Eso era algo que facilitaban las peculiares condiciones de vida en el instituto. Allí, donde las fuerzas impetuosas de la juventud quedaban limitadas entre las paredes grisáceas, esos impulsos se dirigían hacia una fantasía que acariciaba sin orden alguno imágenes tan voluptuosas, que a más de uno le habían sacado de quicio.
Un pequeño grado de desenfreno era incluso considerado como muestra de virilidad y de audacia, como la atrevida toma de posesión de placeres considerados hasta entonces como prohibidos. Sobre todo, si uno se comparaba con el aspecto honorable y tieso de los profesores. Porque entonces la palabra de advertencia «moral» quedaba asociada ridículamente a espaldas estrechas, barrigas prominentes sobre dos piernas como palillos y unos ojos tan inofensivos, tras las gafas, como dos ovejas paciendo, como si la vida no fuera más que un prado florido, algo edificante y solemne.
En el instituto, por fin, nadie sabía todavía lo que era la vida, ni tenían la más pequeña idea de todas las gradaciones que bajan de la ordinariez y la corrupción hasta el nivel de la enfermedad y lo grotesco, que es lo que primero llena de repulsa a los adultos cuando oyen hablar de estas cosas.
Todas estas inhibiciones, que tienen una repercusión más grande de lo que tendemos a imaginar, era algo desconocido para Törless. Había sido su absoluta inconsciencia lo que le había movido a cometer semejante debilidad.
Pues la fuerza mortal de la resistencia, esta delicada facultad sensible del espíritu que más adelante llegó a ponderar en tal extremo, era algo que desconocía en aquel tiempo de instituto. Pero apuntaba ya, por cierto. Törless andaba despistado, sólo veía las ondas que proyectaba en su conciencia alguna cosa todavía desconocida, y las tomaba ya, erróneamente, por verdades: pero tenía una labor que cumplir con sí mismo, una empresa espiritual. Aunque no fuera lo suficientemente mayor como para asumir la responsabilidad que ello comportaba.
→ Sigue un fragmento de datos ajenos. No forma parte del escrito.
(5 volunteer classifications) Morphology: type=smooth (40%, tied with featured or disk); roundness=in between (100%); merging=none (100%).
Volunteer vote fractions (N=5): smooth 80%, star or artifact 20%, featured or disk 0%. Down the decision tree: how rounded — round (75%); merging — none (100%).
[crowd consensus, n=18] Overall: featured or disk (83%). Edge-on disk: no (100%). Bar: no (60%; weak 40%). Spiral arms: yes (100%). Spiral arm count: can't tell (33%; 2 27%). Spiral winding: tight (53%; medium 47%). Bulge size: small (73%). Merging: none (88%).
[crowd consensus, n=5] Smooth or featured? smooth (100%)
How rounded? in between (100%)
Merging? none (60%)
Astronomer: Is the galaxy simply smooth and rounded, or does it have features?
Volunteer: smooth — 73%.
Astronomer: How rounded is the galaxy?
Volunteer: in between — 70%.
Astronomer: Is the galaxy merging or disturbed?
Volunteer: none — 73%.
Sabía sólo que había estado siguiendo alguna cosa todavía indefinida, por un camino que conducía hasta lo más profundo de su ser, y estaba ya agotado. Se había acostumbrado a depositar esperanzas en descubrimientos misteriosos y extraordinarios, y por eso se había metido por los callejones estrechos y retorcidos de la sensualidad. No por una perversión, sino movido por una situación espiritual todavía desprovista de meta.
Y, esa deslealtad hacia alguna cosa seria y esforzada, centrada en él mismo, la experimentaba con una turbia conciencia de culpabilidad, un asco indeterminado y oculto no acababa de abandonarlo, y un incierto temor lo perseguía a aquél que, en la oscuridad, no sabe ya si está corriendo por el mismo camino que eligió una vez, o si ha perdido aquella pista desde hace tiempo.
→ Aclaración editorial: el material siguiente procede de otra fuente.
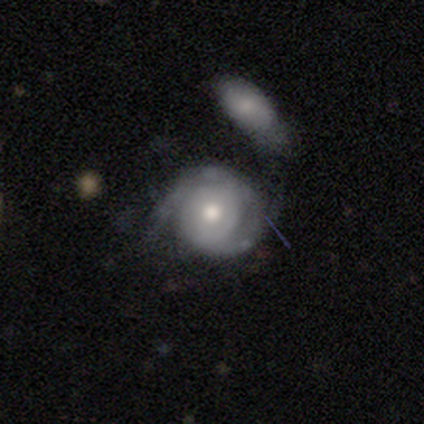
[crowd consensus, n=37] A featured or disk galaxy (76%) with no bar (73%), 2 (61%) tight (70%) spiral arms (88%) and a moderate central bulge (88%).

Vote fractions:
- Smooth or featured? featured or disk: 76% / smooth: 22% / star or artifact: 3%
- Edge-on disk? no: 93% / yes: 7%
- Bar? no: 73% / weak: 23% / strong: 4%
- Spiral arms? yes: 88% / no: 12%
- Spiral winding? tight: 70% / medium: 22% / loose: 9%
- Spiral arm count? 2: 61% / can't tell: 26% / 1: 9% / 3: 4% / 4: 0% / more than 4: 0%
- Bulge size? moderate: 88% / dominant: 4% / large: 4% / small: 4% / none: 0%
- Merging? merger: 39% / major disturbance: 25% / none: 19% / minor disturbance: 17%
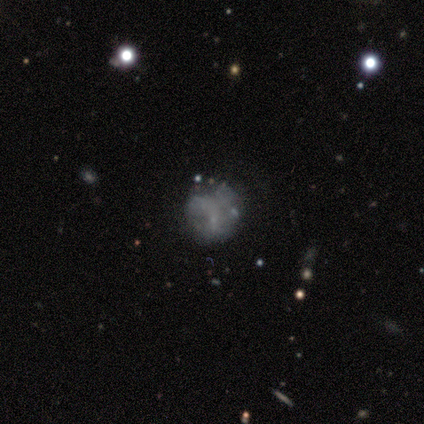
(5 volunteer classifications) smooth_or_featured: featured or disk (p=0.60) [alt: star or artifact p=0.40]
disk_edge_on: no (p=1.00)
bar: no (p=1.00)
has_spiral_arms: no (p=1.00)
bulge_size: none (p=1.00)
merging: none (p=1.00)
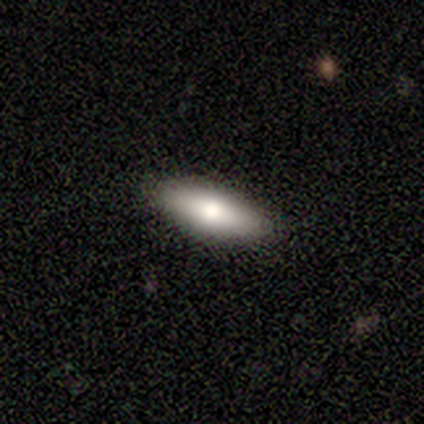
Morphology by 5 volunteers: Volunteers were most divided on "smooth or featured": smooth: 80%, featured or disk: 20%, star or artifact: 0%. More confident: how rounded — in between (100%); merging — none (100%).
En tales casos se esforzaba en no pensar nada. Sordo y mudo, iba haciendo mientras olvidaba todas las preguntas de otrora. El delicioso goce que había sentido en los actos de humillación, se volvió cada vez más raro.
Cierto es que aquel goce no le había abandonado del todo, pero Törless, al final de esta etapa, no presentaba ya resistencia de ningún tipo cuando se tomaban nuevas decisiones sobre el destino de Basini.